总结：针对Leveled Compaction Strategy，引入runs的概念。一个run包含多个小sstable。每次merge为一个run和另外一个run之间的操作。为了优化merge操作，merge的时候选择一个sstable和下一层的对应key range的T个sstable进行merge。

Fence Pointer
All major LSM-tree based key-value stores index the first key of every block of every run in main memory. These are called fence pointers. The fence pointers take up O(N/B) space in main memory, and they enable a lookup to find the relevant key-range at every run with one I/O.

Bloom Filters
Objective: speed up the point lookups. Each run has a Bloom filter in main memory.
A Bloom Filter is a space-efficient probabilistic data structure used to answer set membership queries.
The false positive rate (FPR) depends on the ratio between the number of bits allocated to the filter and the number of entries in the set.

A point lookup probes a Bloom filter before accessing the corresponding run in storage. If the filter returns a true positive, the lookup access the run with one I/O (using the fence pointers), finds the matching entry and terminates.
If the filter returns a negative, the lookup skips the run thereby saving one I/O.
Otherwise, we have a false positive, meaning the lookup wastes one I/O by accessing the run, not finding a matching entry, and having to continue searching for the target key in the next run.
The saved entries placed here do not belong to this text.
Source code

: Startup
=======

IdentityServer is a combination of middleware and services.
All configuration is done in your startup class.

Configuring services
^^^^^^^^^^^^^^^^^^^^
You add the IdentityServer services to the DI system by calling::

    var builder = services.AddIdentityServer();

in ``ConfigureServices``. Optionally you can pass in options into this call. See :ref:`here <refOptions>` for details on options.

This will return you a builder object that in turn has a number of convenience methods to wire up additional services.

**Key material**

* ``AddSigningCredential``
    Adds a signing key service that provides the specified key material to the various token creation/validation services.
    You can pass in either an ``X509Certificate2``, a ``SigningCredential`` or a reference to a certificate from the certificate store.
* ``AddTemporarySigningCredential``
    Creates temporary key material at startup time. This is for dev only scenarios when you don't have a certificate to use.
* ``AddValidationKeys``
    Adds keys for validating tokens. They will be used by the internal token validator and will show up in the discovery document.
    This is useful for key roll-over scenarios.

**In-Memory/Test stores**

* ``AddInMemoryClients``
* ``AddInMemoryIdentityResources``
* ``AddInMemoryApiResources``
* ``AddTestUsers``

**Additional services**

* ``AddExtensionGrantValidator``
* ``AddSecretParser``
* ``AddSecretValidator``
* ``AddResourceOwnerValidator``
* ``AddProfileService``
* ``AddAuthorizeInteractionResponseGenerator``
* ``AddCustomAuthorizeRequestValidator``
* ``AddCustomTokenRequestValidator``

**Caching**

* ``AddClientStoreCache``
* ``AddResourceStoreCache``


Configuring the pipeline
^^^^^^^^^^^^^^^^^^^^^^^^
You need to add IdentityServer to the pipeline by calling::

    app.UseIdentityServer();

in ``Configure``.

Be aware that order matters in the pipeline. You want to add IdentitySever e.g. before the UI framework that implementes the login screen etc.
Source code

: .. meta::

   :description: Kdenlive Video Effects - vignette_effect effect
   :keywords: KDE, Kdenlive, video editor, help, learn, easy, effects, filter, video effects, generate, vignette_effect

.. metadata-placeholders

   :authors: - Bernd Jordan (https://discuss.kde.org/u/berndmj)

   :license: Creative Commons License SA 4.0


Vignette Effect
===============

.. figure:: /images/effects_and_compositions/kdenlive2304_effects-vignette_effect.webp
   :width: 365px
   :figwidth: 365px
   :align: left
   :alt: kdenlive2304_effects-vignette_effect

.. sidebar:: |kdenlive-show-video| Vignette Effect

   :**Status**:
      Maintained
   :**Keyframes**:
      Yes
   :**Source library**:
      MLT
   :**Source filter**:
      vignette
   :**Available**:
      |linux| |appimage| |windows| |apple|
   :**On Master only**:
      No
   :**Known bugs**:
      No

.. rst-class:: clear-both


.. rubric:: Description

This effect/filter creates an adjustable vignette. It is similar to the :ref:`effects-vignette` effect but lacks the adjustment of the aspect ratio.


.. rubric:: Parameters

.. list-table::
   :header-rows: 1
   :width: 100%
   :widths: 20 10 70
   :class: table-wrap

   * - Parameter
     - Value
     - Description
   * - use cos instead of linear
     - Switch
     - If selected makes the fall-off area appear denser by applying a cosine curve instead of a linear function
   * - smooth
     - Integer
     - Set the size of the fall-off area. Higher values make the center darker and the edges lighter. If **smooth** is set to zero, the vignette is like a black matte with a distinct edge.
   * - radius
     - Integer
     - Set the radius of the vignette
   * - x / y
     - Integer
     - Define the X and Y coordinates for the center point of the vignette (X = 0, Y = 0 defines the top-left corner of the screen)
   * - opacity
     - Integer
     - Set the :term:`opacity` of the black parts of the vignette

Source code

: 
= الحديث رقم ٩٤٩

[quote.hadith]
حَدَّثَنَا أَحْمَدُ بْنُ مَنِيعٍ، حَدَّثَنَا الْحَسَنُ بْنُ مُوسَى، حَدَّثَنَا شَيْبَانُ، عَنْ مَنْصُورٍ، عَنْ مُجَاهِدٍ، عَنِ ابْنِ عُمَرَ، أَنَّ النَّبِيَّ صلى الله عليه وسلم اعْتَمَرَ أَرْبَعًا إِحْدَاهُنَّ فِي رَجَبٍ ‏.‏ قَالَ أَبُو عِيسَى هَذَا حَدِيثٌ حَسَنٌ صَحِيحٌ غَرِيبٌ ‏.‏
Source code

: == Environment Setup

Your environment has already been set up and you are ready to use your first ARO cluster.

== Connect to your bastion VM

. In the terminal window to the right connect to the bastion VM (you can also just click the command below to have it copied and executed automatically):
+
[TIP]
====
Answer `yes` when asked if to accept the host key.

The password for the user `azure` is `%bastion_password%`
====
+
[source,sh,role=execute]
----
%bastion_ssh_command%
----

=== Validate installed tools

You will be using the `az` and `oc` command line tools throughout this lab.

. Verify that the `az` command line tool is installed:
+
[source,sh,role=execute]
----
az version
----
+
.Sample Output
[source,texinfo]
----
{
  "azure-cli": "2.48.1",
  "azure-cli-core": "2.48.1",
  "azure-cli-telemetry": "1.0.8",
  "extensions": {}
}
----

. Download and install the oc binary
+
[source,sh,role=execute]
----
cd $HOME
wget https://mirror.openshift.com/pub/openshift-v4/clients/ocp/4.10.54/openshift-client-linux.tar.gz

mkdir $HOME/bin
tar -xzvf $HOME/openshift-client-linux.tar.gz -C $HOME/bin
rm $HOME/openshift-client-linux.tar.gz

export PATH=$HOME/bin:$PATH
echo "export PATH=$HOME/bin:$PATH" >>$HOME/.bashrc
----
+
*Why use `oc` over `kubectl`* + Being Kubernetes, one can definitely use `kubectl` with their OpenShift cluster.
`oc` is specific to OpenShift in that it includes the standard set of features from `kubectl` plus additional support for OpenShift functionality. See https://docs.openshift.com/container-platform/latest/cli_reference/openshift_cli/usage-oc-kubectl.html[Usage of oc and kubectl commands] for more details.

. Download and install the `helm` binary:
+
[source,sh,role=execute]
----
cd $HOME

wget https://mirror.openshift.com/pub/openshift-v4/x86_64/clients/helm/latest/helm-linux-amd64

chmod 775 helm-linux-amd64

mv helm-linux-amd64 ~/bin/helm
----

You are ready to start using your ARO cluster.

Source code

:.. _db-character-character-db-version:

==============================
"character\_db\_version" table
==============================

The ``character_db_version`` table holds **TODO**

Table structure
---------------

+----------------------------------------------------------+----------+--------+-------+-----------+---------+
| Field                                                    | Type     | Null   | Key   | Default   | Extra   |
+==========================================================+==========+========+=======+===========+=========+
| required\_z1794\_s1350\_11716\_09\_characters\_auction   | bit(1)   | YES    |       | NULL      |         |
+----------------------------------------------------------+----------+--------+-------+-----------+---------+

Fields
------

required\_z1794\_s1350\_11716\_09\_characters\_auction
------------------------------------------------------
Design Space and Problem Analysis

Analysis: worse-case space-amplification and I/O costs of updates and lookups.

• merge policy
• size ratio

Note:

• In key-value stores in industry, the number of bits per entry for Bloom Filters across all levels is the same. Therefore, the Bloom Filters at the largest level are larger than the filters at all smaller levels combines.
• The FPR at the largest level is upper bounded to O(e^{-M/N}), where M is the memory budget for all filters and N is the number of entries in the system.